13.2 You also have the right to file a complaint about our processing of your personal data with a data protection regulator (such as the State Commissioner for Data Protection and Freedom of Information for Baden-Württemberg, www.baden-wuerttemberg.datenschutz.de).
13.3 You can revoke your consent to the processing of your data at any time, GDPR Article 7(3). A revocation will affect the lawfulness of the processing of your personal data from the moment you communicate it to us.
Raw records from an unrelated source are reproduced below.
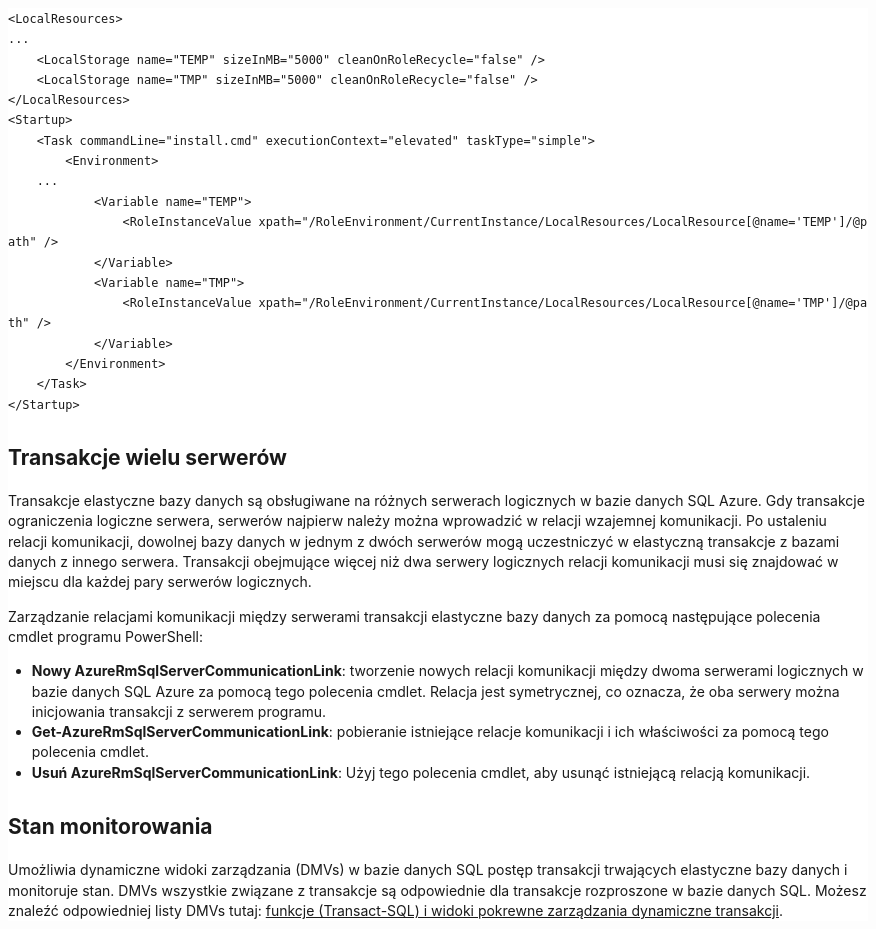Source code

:     <LocalResources>
    ...
        <LocalStorage name="TEMP" sizeInMB="5000" cleanOnRoleRecycle="false" />
        <LocalStorage name="TMP" sizeInMB="5000" cleanOnRoleRecycle="false" />
    </LocalResources>
    <Startup>
        <Task commandLine="install.cmd" executionContext="elevated" taskType="simple">
            <Environment>
        ...
                <Variable name="TEMP">
                    <RoleInstanceValue xpath="/RoleEnvironment/CurrentInstance/LocalResources/LocalResource[@name='TEMP']/@path" />
                </Variable>
                <Variable name="TMP">
                    <RoleInstanceValue xpath="/RoleEnvironment/CurrentInstance/LocalResources/LocalResource[@name='TMP']/@path" />
                </Variable>
            </Environment>
        </Task>
    </Startup>
    
## <a name="transactions-across-multiple-servers"></a>Transakcje wielu serwerów

Transakcje elastyczne bazy danych są obsługiwane na różnych serwerach logicznych w bazie danych SQL Azure. Gdy transakcje ograniczenia logiczne serwera, serwerów najpierw należy można wprowadzić w relacji wzajemnej komunikacji. Po ustaleniu relacji komunikacji, dowolnej bazy danych w jednym z dwóch serwerów mogą uczestniczyć w elastyczną transakcje z bazami danych z innego serwera. Transakcji obejmujące więcej niż dwa serwery logicznych relacji komunikacji musi się znajdować w miejscu dla każdej pary serwerów logicznych.

Zarządzanie relacjami komunikacji między serwerami transakcji elastyczne bazy danych za pomocą następujące polecenia cmdlet programu PowerShell:

* **Nowy AzureRmSqlServerCommunicationLink**: tworzenie nowych relacji komunikacji między dwoma serwerami logicznych w bazie danych SQL Azure za pomocą tego polecenia cmdlet. Relacja jest symetrycznej, co oznacza, że oba serwery można inicjowania transakcji z serwerem programu.
* **Get-AzureRmSqlServerCommunicationLink**: pobieranie istniejące relacje komunikacji i ich właściwości za pomocą tego polecenia cmdlet.
* **Usuń AzureRmSqlServerCommunicationLink**: Użyj tego polecenia cmdlet, aby usunąć istniejącą relacją komunikacji. 


## <a name="monitoring-transaction-status"></a>Stan monitorowania

Umożliwia dynamiczne widoki zarządzania (DMVs) w bazie danych SQL postęp transakcji trwających elastyczne bazy danych i monitoruje stan. DMVs wszystkie związane z transakcje są odpowiednie dla transakcje rozproszone w bazie danych SQL. Możesz znaleźć odpowiedniej listy DMVs tutaj: [funkcje (Transact-SQL) i widoki pokrewne zarządzania dynamiczne transakcji](https://msdn.microsoft.com/library/ms178621.aspx).
 

[1]: ./media/sql-database-elastic-transactions-overview/distributed-transactions.png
You can also object to your personal data being processed for advertising and data analysis purposes at any time. You can communicate your objection to us at the following address:
Am Oberwald 8
13.4 You can object to any processing of your personal data that is based on a balance of interests, GDPR Article 21. This includes processing that is not necessary for the performance of a contract to which you are a party, which we will present in the subsequent description of the functions. When you submit your objection, please include the reasons why we should not process your personal data as we have done. If your objection is warranted, we will review the facts and either stop or modify our data processing or provide the compelling legitimate grounds that allow us to continue processing your personal data.